The fall can be worse than the stock’s overvaluation merits when fear enters the equation and amplifies the outcome. There is a strong likelihood the whole house of cards will come down in China. There is in my mind an equal likelihood of something that is just as unexpected in America, especially if something like a Greek default happens or some other big “black swan” event triggers a panic just as some things are giving way. When the cornice breaks off, it is likely to create an avalanche. Who knows, for example, what weak institutions might fail if Greece defaults, and then who knows what failure of those institutions will mean to other weak institutions?

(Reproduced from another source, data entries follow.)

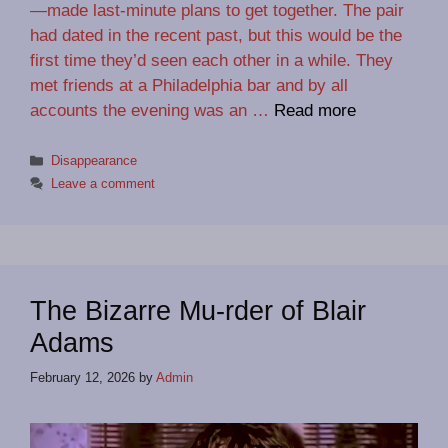
—made last-minute plans to get together. The pair
had dated in the recent past, but this would be the
first time they’d seen each other in a while. They
met friends at a Philadelphia bar and by all
accounts the evening was an …
Read more
Categories
Disappearance
Leave a comment
The Bizarre Mu-rder of Blair
Adams
February 12, 2026
by
Admin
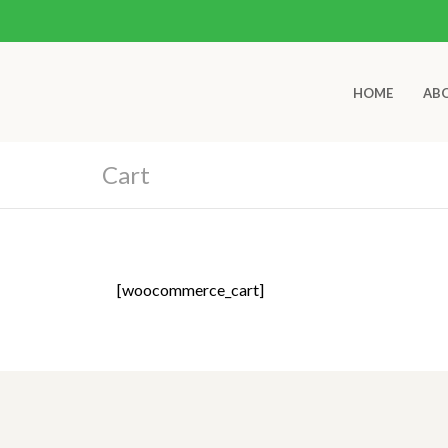
HOME
AB
Cart
[woocommerce_cart]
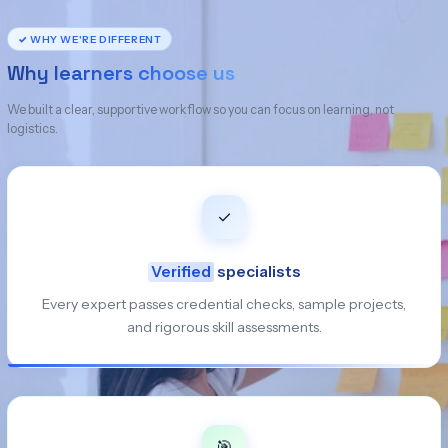
✓ WHY WE'RE DIFFERENT
Why learners choose us
We built a clear, supportive workflow so you can focus on learning, not
logistics.
✓
Verified
specialists
Every expert passes credential checks, sample projects,
and rigorous skill assessments.
🎯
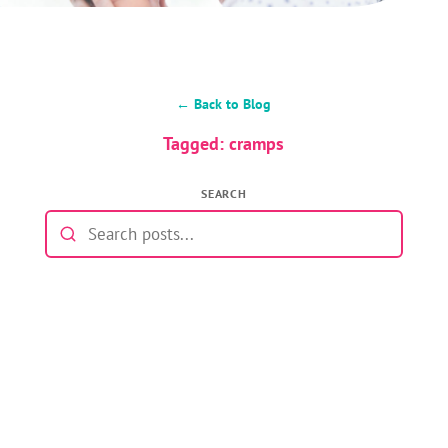
← Back to Blog
Tagged: cramps
SEARCH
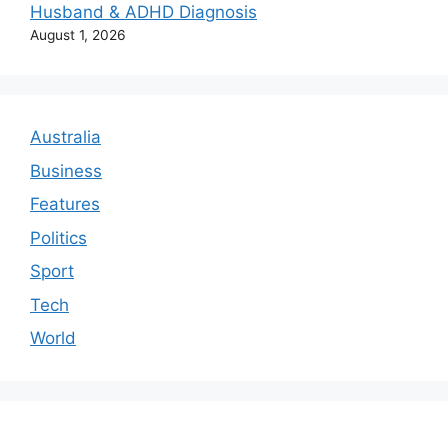
Husband & ADHD Diagnosis
August 1, 2026
Australia
Business
Features
Politics
Sport
Tech
World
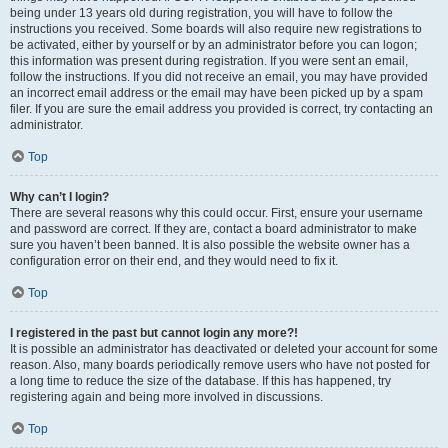
being under 13 years old during registration, you will have to follow the
instructions you received. Some boards will also require new registrations to
be activated, either by yourself or by an administrator before you can logon;
this information was present during registration. If you were sent an email,
follow the instructions. If you did not receive an email, you may have provided
an incorrect email address or the email may have been picked up by a spam
filer. If you are sure the email address you provided is correct, try contacting an
administrator.
Top
Why can’t I login?
There are several reasons why this could occur. First, ensure your username
and password are correct. If they are, contact a board administrator to make
sure you haven’t been banned. It is also possible the website owner has a
configuration error on their end, and they would need to fix it.
Top
I registered in the past but cannot login any more?!
It is possible an administrator has deactivated or deleted your account for some
reason. Also, many boards periodically remove users who have not posted for
a long time to reduce the size of the database. If this has happened, try
registering again and being more involved in discussions.
Top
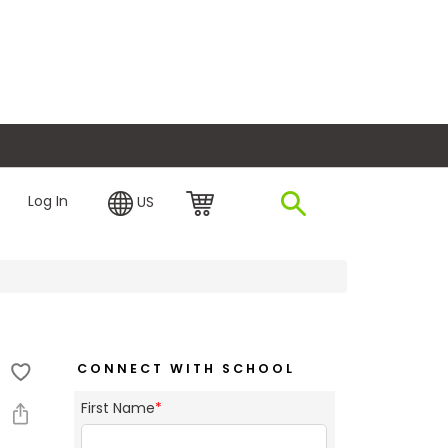
plore Financing
Log In
US
CONNECT WITH SCHOOL
First Name
*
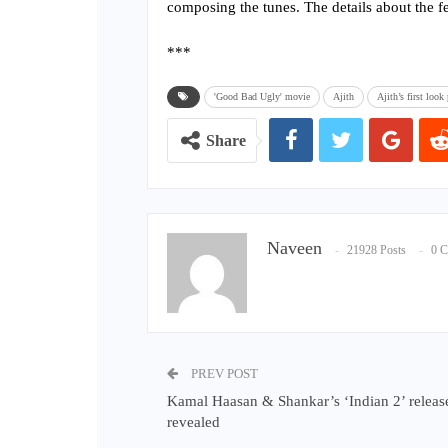
composing the tunes. The details about the fe
***
'Good Bad Ugly' movie
Ajith
Ajith’s first loo
Share
Naveen
21928 Posts
0 
PREV POST
Kamal Haasan & Shankar’s ‘Indian 2’ releas
revealed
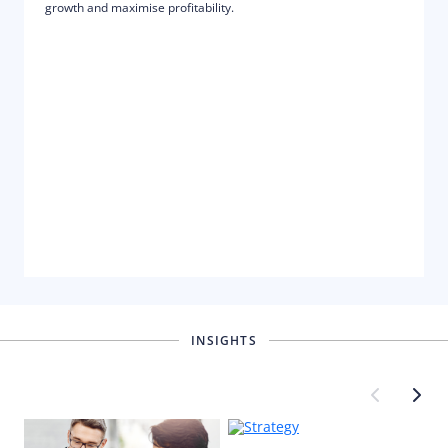
growth and maximise profitability.
INSIGHTS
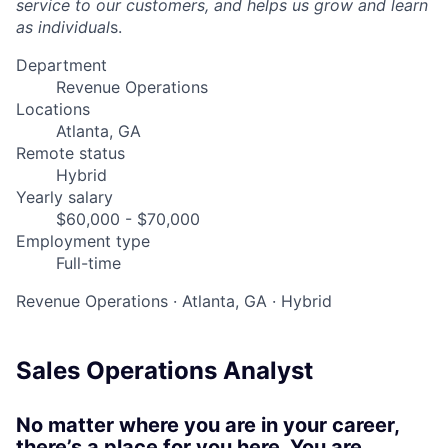
service to our customers, and helps us grow and learn
as individual
s.
Department
Revenue Operations
Locations
Atlanta, GA
Remote status
Hybrid
Yearly salary
$60,000 - $70,000
Employment type
Full-time
Revenue Operations
·
Atlanta, GA
·
Hybrid
Sales Operations Analyst
No matter where you are in your career,
there’s a place for you here. You are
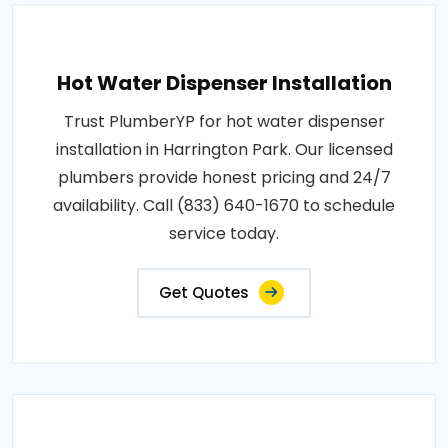
Hot Water Dispenser Installation
Trust PlumberYP for hot water dispenser
installation in Harrington Park. Our licensed
plumbers provide honest pricing and 24/7
availability. Call (833) 640-1670 to schedule
service today.
Get Quotes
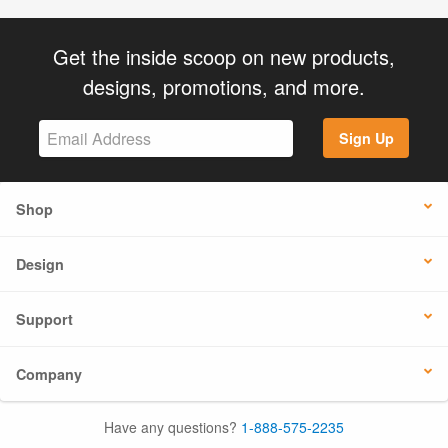
Get the inside scoop on new products,
designs, promotions, and more.
Sign Up
Shop
Design
Support
Company
Have any questions?
1-888-575-2235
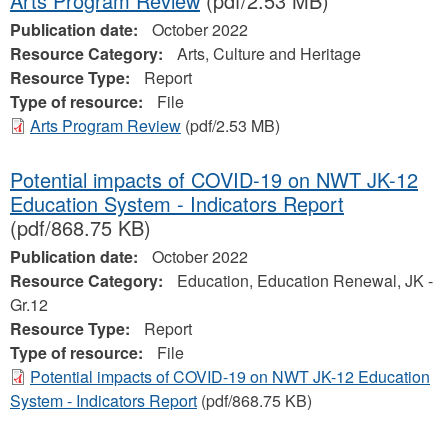
Arts Program Review
(pdf/2.53 MB)
Publication date:
October 2022
Resource Category:
Arts, Culture and Heritage
Resource Type:
Report
Type of resource:
File
Arts Program Review
(pdf/2.53 MB)
Potential impacts of COVID-19 on NWT JK-12
Education System - Indicators Report
(pdf/868.75 KB)
Publication date:
October 2022
Resource Category:
Education, Education Renewal, JK -
Gr.12
Resource Type:
Report
Type of resource:
File
Potential impacts of COVID-19 on NWT JK-12 Education
System - Indicators Report
(pdf/868.75 KB)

Since the U.S. economy is as unstable as it has been at any time during the Great Recession, I moved our own retirement funds to cash, rather than waiting for the fall to begin. I’d by gold, but the retirement funds don’t have that option. Once this kind of overhang breaks away, it can be hard to get out of the way fast enough. I’d rather lose a little possible remaining gain than battle to get out in the middle of the cascade. Those who wait to the last minute are usually the ones who are engulfed in the slide.


[And, another day after publication of this article, the march goes on: Joyou AG – the Chinese affiliate of Grohe, a German bathroom manufacturer  – fell from record highs last week to bankruptcy today when it was found to have played with its balance sheet. And anyone who understands the corrupt nature of Chinese business, knows there is a lot of this among the companies that are still priced high in the market.]